The policing contract extension became highly politicized in past weeks, with L.A. County Sheriff Alex Villanueva plying falsehoods to criticize Metro staff, board, and committee leadership, and later asserting that LASD should be the sole policing agency on Metro.

Metro is in the midst of a process aimed at reimagining public safety on its transit system. In June 2020, the board voted to form a Public Safety Advisory Committee (PSAC) to recommend changes to its next policing contract. Metro law enforcement leadership has dragged its heels on the PSAC process, forcing the board into the position of reluctantly approving the one-year extension.

To a large extent, yesterday's contract extension approval represents a capitulation to continuing a problematic policing status quo at a time when nearly all of Metro's leadership are supportive of policing reforms. For this reason, two of the most progressive boardmembers - County Supervisor Holly Mitchell and City Councilmember Mike Bonin - abstained from approving the contract extension.
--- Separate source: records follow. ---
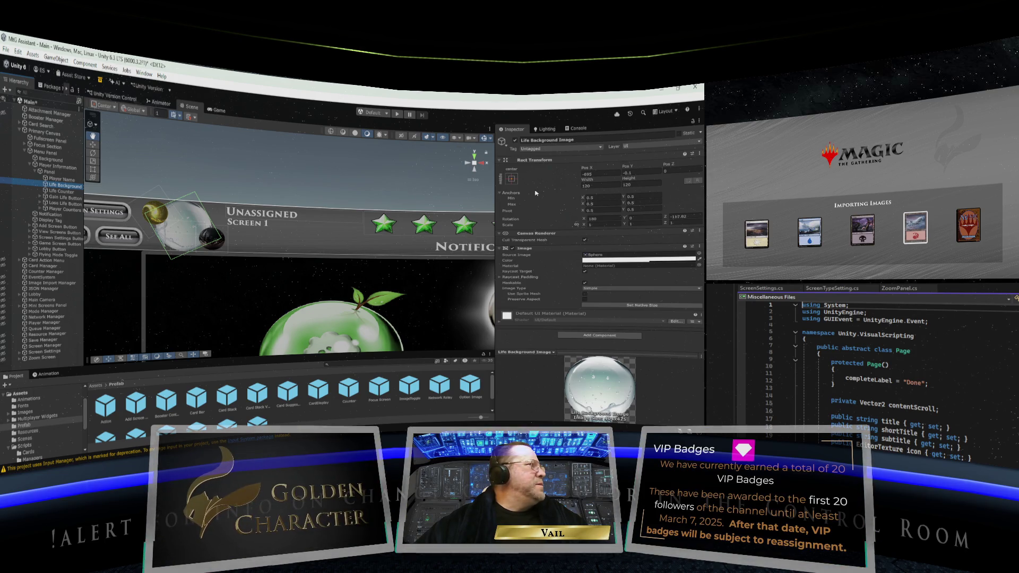
# Shrink the Life Background orb from 120 to 60 by 60 in its Rect Transform
pyautogui.click(53, 173)
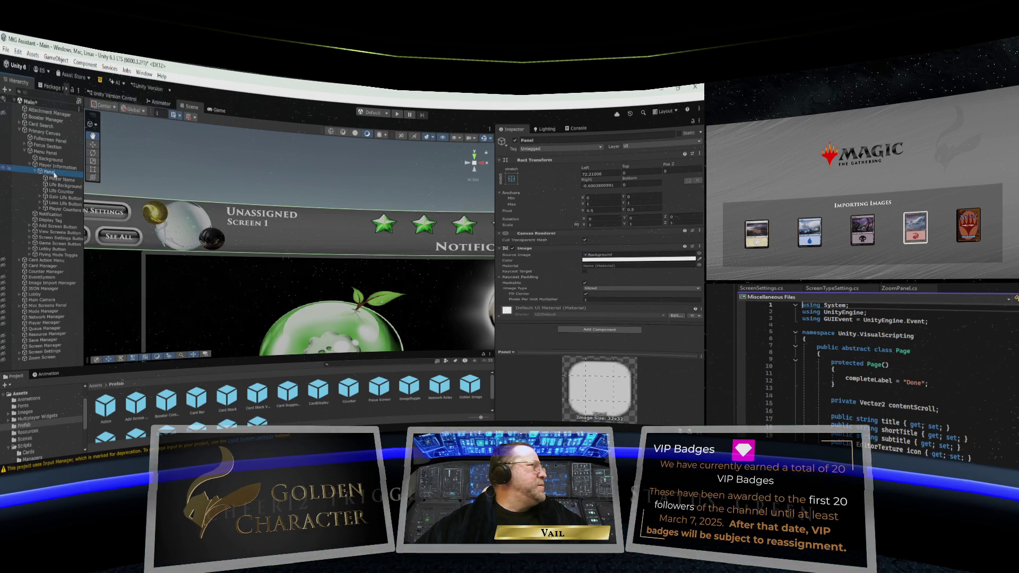
pyautogui.click(58, 185)
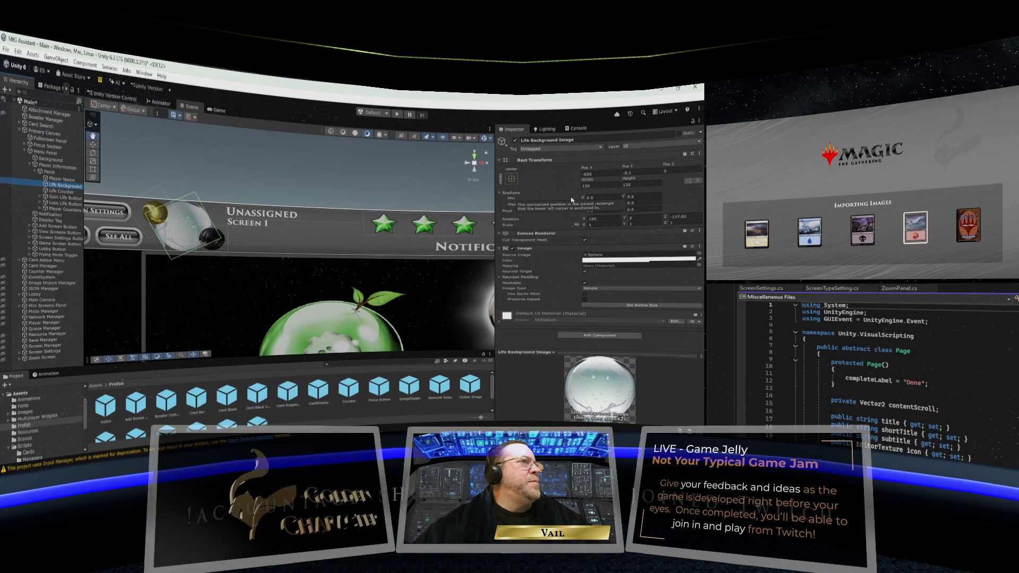
pyautogui.click(599, 186)
pyautogui.write('60')
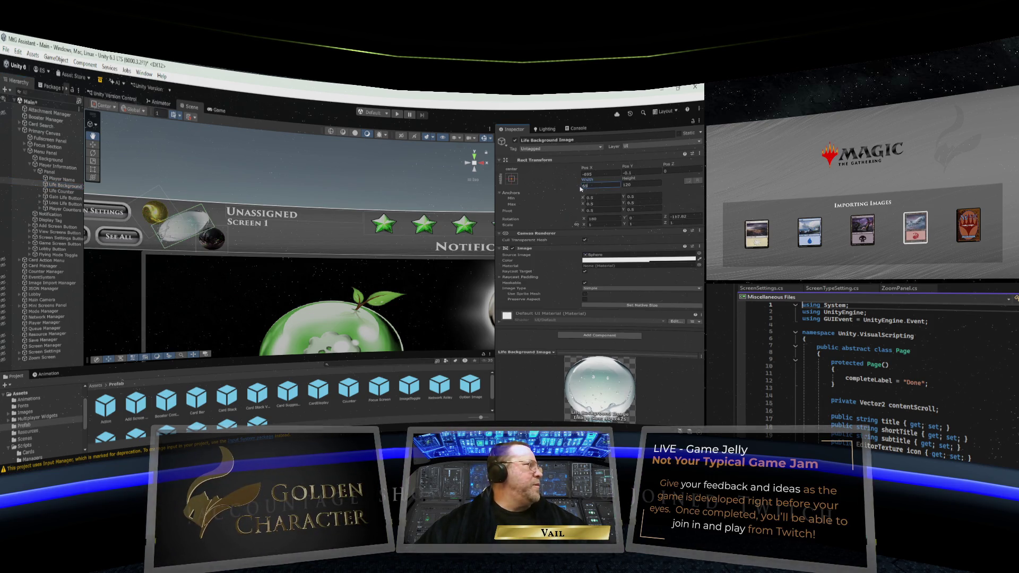
pyautogui.press('Tab')
pyautogui.write('60')
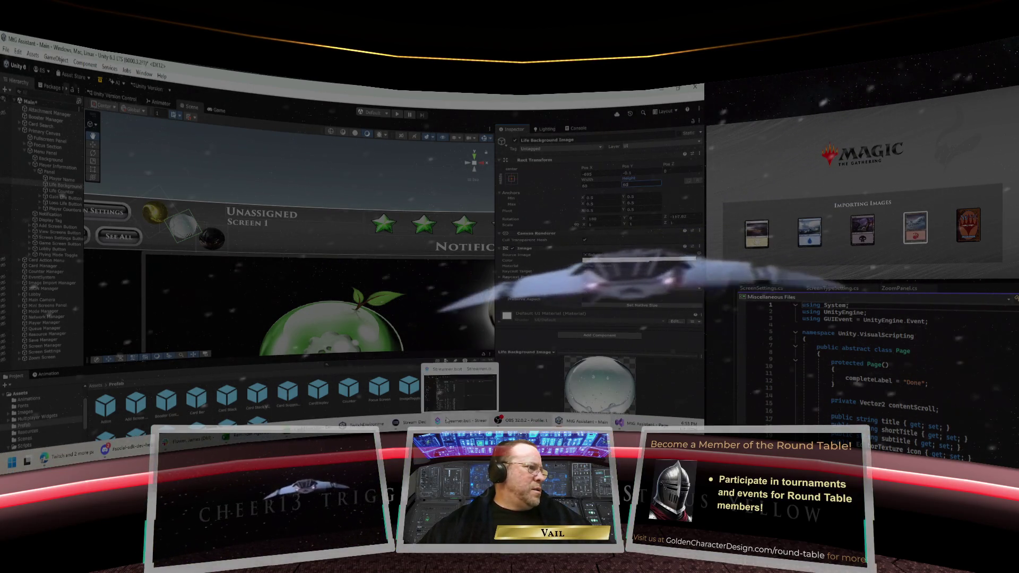
pyautogui.click(450, 423)
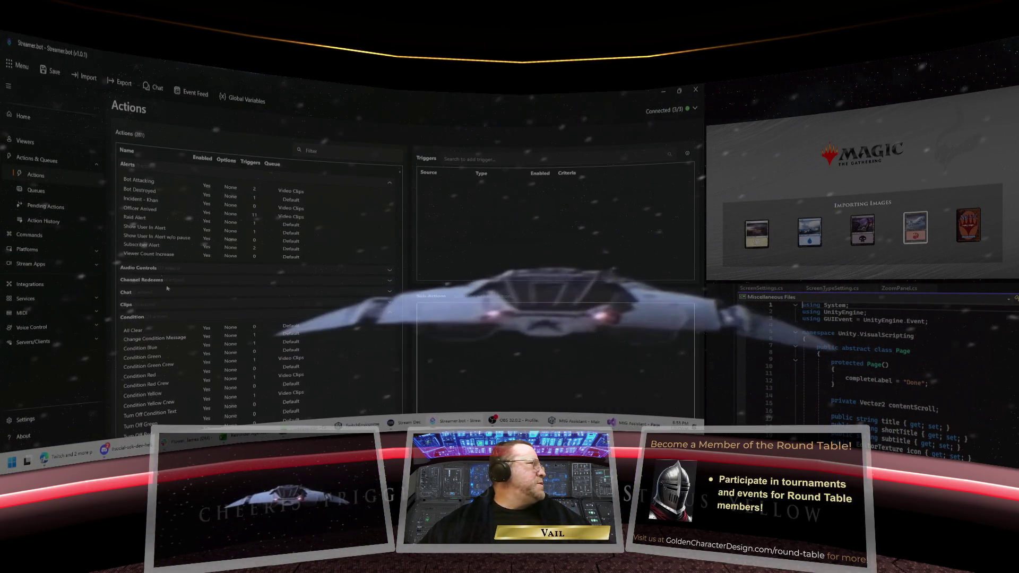
pyautogui.click(150, 192)
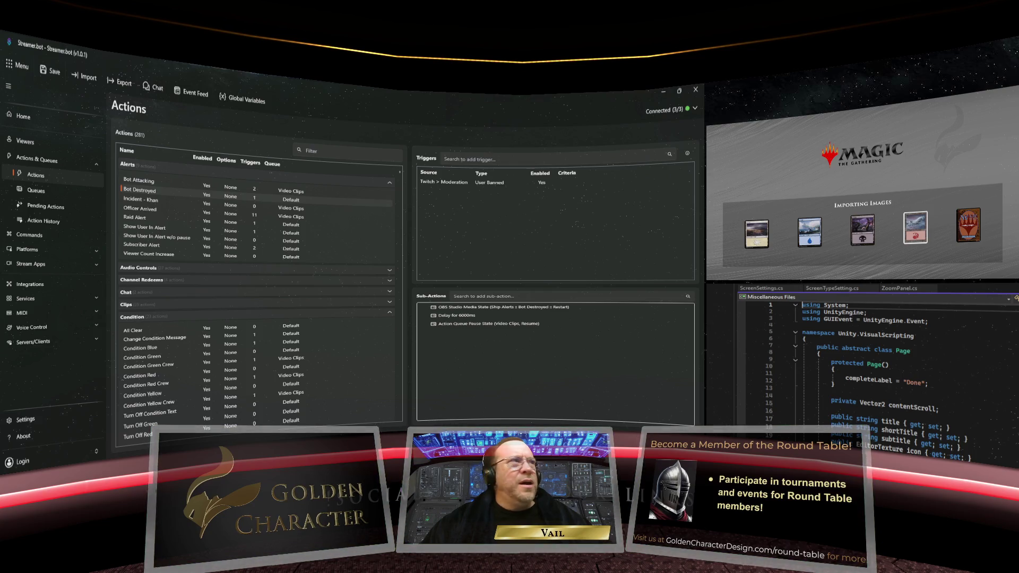
pyautogui.click(663, 92)
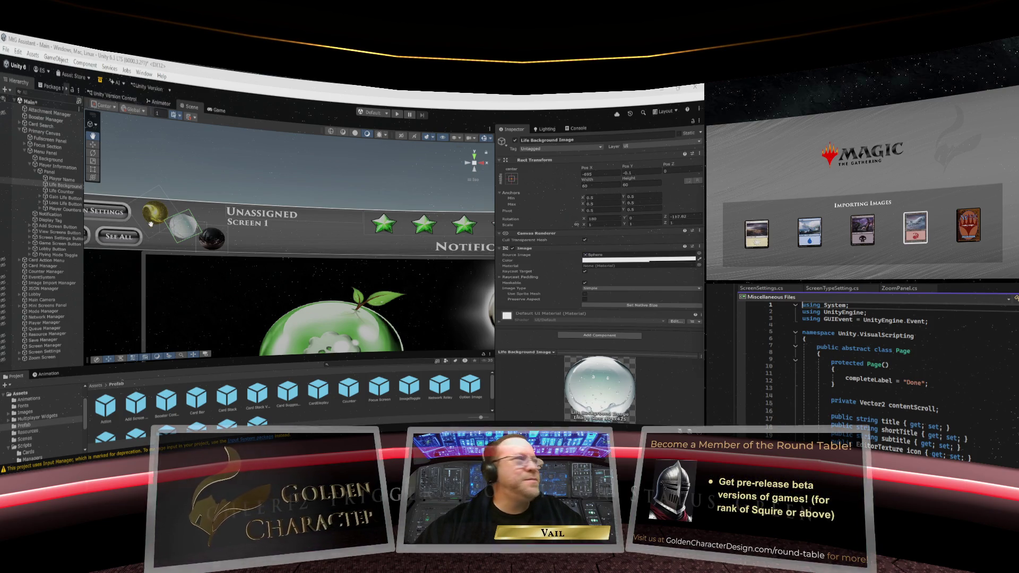
# Pan and zoom the Scene view in on the gold, white and dark orbs
pyautogui.moveTo(154, 179); pyautogui.dragTo(256, 199)
pyautogui.scroll(5, 256, 199)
Bonin and Mitchell have been leading the Metro board's push to reimagine public safety. They were co-authors of a motion, also approved yesterday, that keeps Metro on track to embed new public safety priorities in the Fiscal Year 2022-23 budget. That motion was approved, despite an abstention from Boardmember and Glendale City Councilmember Ara Najarian, who spoke positively of the sheriff and critically of PSAC and proposed unarmed transit ambassadors.